Rz. 228

Ein innergemeinschaftlicher Erwerb liegt nicht vor, wenn die in § 1a Abs. 3 Nr. 1 UStG genannten Unternehmer zusätzlich die Voraussetzung gem. § 1a Abs. 3 Nr. 2 UStG erfüllen, nämlich mit ihren Erwerben eine bestimmte Erwerbsschwelle nicht überschreiten. Diese Erwerbsschwelle ist auch für Lieferungen im Versandhandel maßgebend, wenn der Ort der Lieferung im Inland liegt.[1]  Die Regelung, die mit der Kleinunternehmerregelung nach § 19 Abs. 1 UStG vergleichbar ist, dient der Steuervereinfachung sowohl für den Steuerpflichtigen, der von den damit verbundenen Erklärungen und Aufzeichnungen befreit ist, als auch für die Finanzverwaltung, die in Bagatellfällen keine gesonderte Veranlagung durchführen muss.

- _Aufgabenteile_:
1) Nenne alle Vorschriften des UStG, die im Lesetext angeführt werden, jeweils mit Paragraph, Absatz und gegebenenfalls Nummer.
2) Gib an, in wie vielen Zeilen der Datensätze das Wort „which“ vorkommt, und nenne dabei nur die Zahl.

- _Gegebene Informationen_:
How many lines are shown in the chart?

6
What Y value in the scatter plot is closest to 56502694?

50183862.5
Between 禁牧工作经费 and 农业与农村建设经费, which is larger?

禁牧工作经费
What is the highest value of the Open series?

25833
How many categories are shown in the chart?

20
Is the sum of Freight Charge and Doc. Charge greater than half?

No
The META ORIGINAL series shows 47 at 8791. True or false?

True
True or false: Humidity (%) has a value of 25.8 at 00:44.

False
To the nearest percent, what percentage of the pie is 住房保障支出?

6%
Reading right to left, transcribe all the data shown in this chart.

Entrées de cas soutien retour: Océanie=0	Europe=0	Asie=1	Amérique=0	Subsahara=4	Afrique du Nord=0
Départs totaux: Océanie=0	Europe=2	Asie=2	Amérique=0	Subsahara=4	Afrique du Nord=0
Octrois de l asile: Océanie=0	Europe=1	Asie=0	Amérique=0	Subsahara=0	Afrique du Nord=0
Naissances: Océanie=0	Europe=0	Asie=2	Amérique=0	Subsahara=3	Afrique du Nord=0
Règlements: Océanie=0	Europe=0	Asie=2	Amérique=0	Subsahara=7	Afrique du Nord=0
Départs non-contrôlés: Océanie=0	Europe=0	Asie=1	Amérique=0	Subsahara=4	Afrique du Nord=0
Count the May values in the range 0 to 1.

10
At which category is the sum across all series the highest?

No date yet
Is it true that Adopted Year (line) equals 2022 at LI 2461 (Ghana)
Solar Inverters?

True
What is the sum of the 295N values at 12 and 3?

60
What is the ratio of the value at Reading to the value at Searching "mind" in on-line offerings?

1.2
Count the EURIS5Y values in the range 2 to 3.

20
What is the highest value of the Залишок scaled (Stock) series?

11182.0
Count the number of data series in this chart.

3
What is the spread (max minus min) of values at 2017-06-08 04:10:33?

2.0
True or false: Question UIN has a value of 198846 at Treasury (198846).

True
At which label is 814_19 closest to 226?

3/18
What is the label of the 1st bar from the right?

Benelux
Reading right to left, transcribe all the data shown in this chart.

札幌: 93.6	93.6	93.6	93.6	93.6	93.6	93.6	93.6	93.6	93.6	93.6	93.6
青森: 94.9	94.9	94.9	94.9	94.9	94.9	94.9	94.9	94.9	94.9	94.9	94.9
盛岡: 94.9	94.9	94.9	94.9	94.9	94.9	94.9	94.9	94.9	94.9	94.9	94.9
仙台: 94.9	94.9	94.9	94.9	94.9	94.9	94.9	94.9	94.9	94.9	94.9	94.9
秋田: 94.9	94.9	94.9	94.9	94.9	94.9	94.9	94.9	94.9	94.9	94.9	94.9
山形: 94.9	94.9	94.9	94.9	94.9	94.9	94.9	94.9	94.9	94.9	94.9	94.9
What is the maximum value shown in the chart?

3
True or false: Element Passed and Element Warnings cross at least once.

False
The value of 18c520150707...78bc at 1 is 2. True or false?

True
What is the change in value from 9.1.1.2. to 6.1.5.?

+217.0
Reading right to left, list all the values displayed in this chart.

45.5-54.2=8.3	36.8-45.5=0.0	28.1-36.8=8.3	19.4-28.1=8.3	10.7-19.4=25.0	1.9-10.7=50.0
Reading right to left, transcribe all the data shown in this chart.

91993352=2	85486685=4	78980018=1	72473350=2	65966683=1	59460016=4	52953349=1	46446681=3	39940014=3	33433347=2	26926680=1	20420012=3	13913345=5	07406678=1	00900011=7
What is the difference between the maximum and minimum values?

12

- _Lösungen_:
1)
§ 1a Abs. 3 Nr. 1 UStG
§ 1a Abs. 3 Nr. 2 UStG
§ 19 Abs. 1 UStG

2) 3